**Dokumenttext:**
┌──

Für meine kleine Tochter, die wo immer sie auch sein mag, mir immer ganz nah sein möge.
 

Abends, wenn ich neben dir liege

In letzter Zeit schläfst du wieder bei uns im Bett. Abend für Abend, wenn ich mich selbst ins Bett stehle, wartest du dort bereits auf mich. Meine Augen müssen sich immer erst an die Dunkelheit gewöhnen, sobald ich das Schlafzimmer betrete, obwohl wir extra für dich ein kleines Nachtlicht angelassen haben. Ich genieße die Stille, die dich dann umgibt.
Ich sehe dir oft noch einen Moment einfach nur beim Atmen zu und betrachte dich dabei, wie du dich an ein Kissen oder eine Decke anschmiegst. Du wirkst in solchen Augenblicken so unglaublich zufrieden und ich bin es dann auch. Vergessen sind deine noch Stunden zuvor ausgefochtenen Müdigkeitskämpfe oder deine Wut, weil Mama dich einfach nicht verstanden hat. Vor allem aber vergesse ich dann all die anstehenden Aufgaben für den nächsten Tag. Denn abends, wenn ich neben dir liege, da weiß ich, was wirklich zählt und das liegt da bereits in meinem Bett. Du, dein Papa und ich. Wir als Familie und erst dann der Rest der Welt.

Nur noch einmal…

Abends, wenn ich neben dir liege, will ich nur noch einmal an dir riechen. Dich nur noch einmal ganz tief einatmen. Nur noch einmal deinen Geruch in mich aufsaugen. Dein Geruch ist meine Pausetaste vom Alltag. Deine Seligkeit erwischt mich dann wie eine Druckwelle. Ohne dass du es in diesem Augenblick auch nur erahnen kannst, erlaubst du mir, ganz friedlich einzuschlafen.

└──

**Auszüge aus Datensätzen:**
┌──

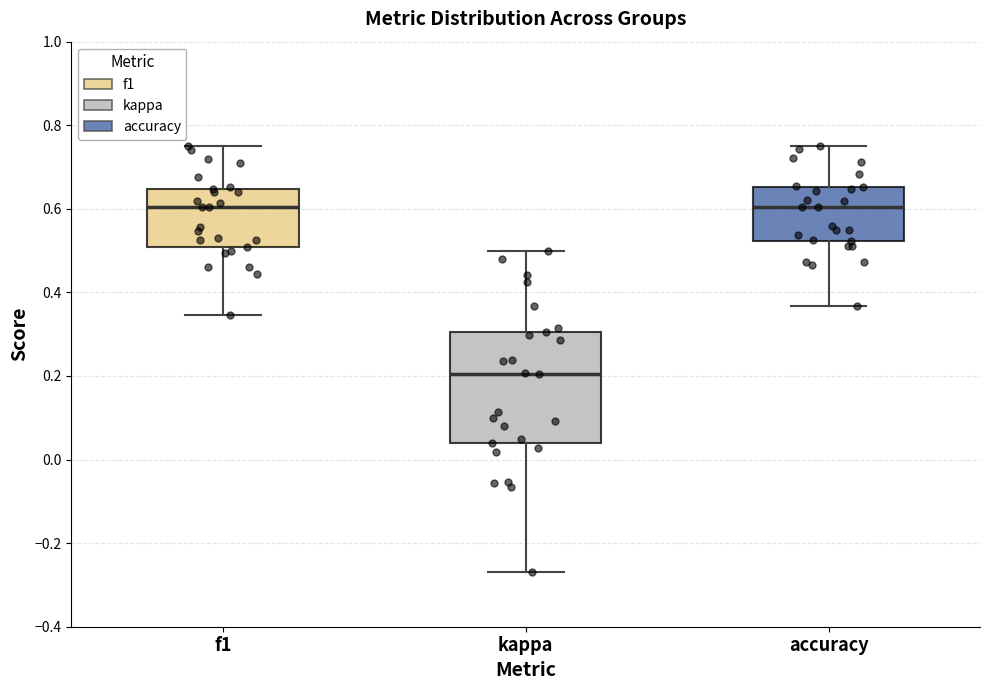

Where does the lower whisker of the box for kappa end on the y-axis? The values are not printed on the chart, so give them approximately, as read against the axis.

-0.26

└──
┌──

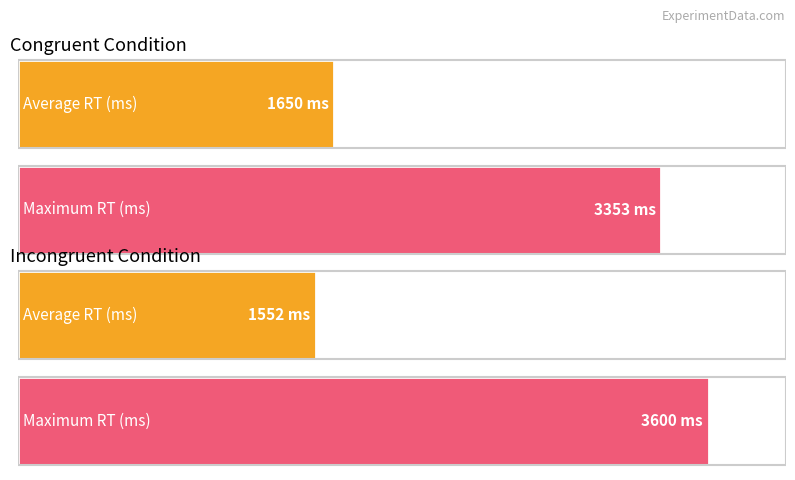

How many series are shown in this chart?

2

└──

**Aufgabe:**
Schreiben Sie den Text über die Abende neben der kleinen Tochter im Bett im Anschluss an seinen letzten Satz weiter.

**Ihre Antwort:**
Abends, wenn ich neben dir liege, will ich dir nur noch einmal über den Kopf streicheln und dir zuflüstern, dass ich dich niemals loslassen werde, auch dann nicht, wenn dir Flügel gewachsen sind. Ja Flügel sollst du haben. Hoch fliegen sollst du können, aber abends, wenn ich da neben dir liege, dann will ich dir zuflüstern, dass ich auf dich aufpassen werde, damit du mit deinen Flügeln nicht wie Ikarus einst zu nah an die Sonne fliegst. Ja du darfst taumeln, ja du sollst die Wärme der Sonne spüren können, aber ich bin deine Mama und niemals möchte ich dich wie Daedalus, Ikarus‘ Vater, abstürzen sehen.
Wenn ich am Tage wieder einmal von einem Daedalus hörte, der seinen Ikarus betrauern musste, möchte ich dich nur noch einmal festhalten. Ganz fest. Nur noch einmal möchte ich sicher gehen, dass du real bist, dass du wirklich da bist, wirklich zu mir gehörst. Nur noch einmal will ich dich ganz nah bei mir haben, weil dich zu verlieren, meine größte Angst ist. Aber abends, wenn ich dann neben dir liege, sind alle Ängste wie weggeblasen: Denn abends, wenn ich neben dir liege, dann gibst du mir eine Kraft, von der ich früher nichts wusste.

Es wird nicht immer so sein

Abends, wenn ich da so neben dir liege, da weiß ich aber auch, dass es nicht immer so sein wird. Du wirst nicht für immer abends in meinem Bett auf mich warten. Das ist gut so, denn ich erfreue mich Tag für Tag daran, wie du immer selbständiger wirst und wie du dir die Welt zu deiner Welt machst. Daher genieße ich diese Zeit, wenn ich neben dir liegen darf. Ich genieße es sogar, dass ich nachts mal einen Fuß im Gesicht habe, du mich stetig weiter an den Rand des Bettes drängst und du mich nicht selten auch mal weckst, weil du schlecht geträumt hast und deinen Schnuller nicht finden kannst. Ich genieße deine Nähe, weil ich weiß, dass ich sie in dieser Form nicht ewig haben werden. Es wird nicht immer so sein, weil es nicht immer so sein darf. Die Welt steht nicht still, sie bewegt sich unentwegt und du spielst jeden Tag neue Melodien. Diese Abende aber, an denen ich noch neben dir liege, da hält die Welt für einen Moment an und zeigt sich mir dabei in all ihrer Schönheit.
Wenn du später, vermutlich sehr bald, wieder in deinem Bett einschlafen wirst, dann werde ich es genießen, in Papas Armen zu liegen. Auch dann wird meine Welt für einen Moment anhalten.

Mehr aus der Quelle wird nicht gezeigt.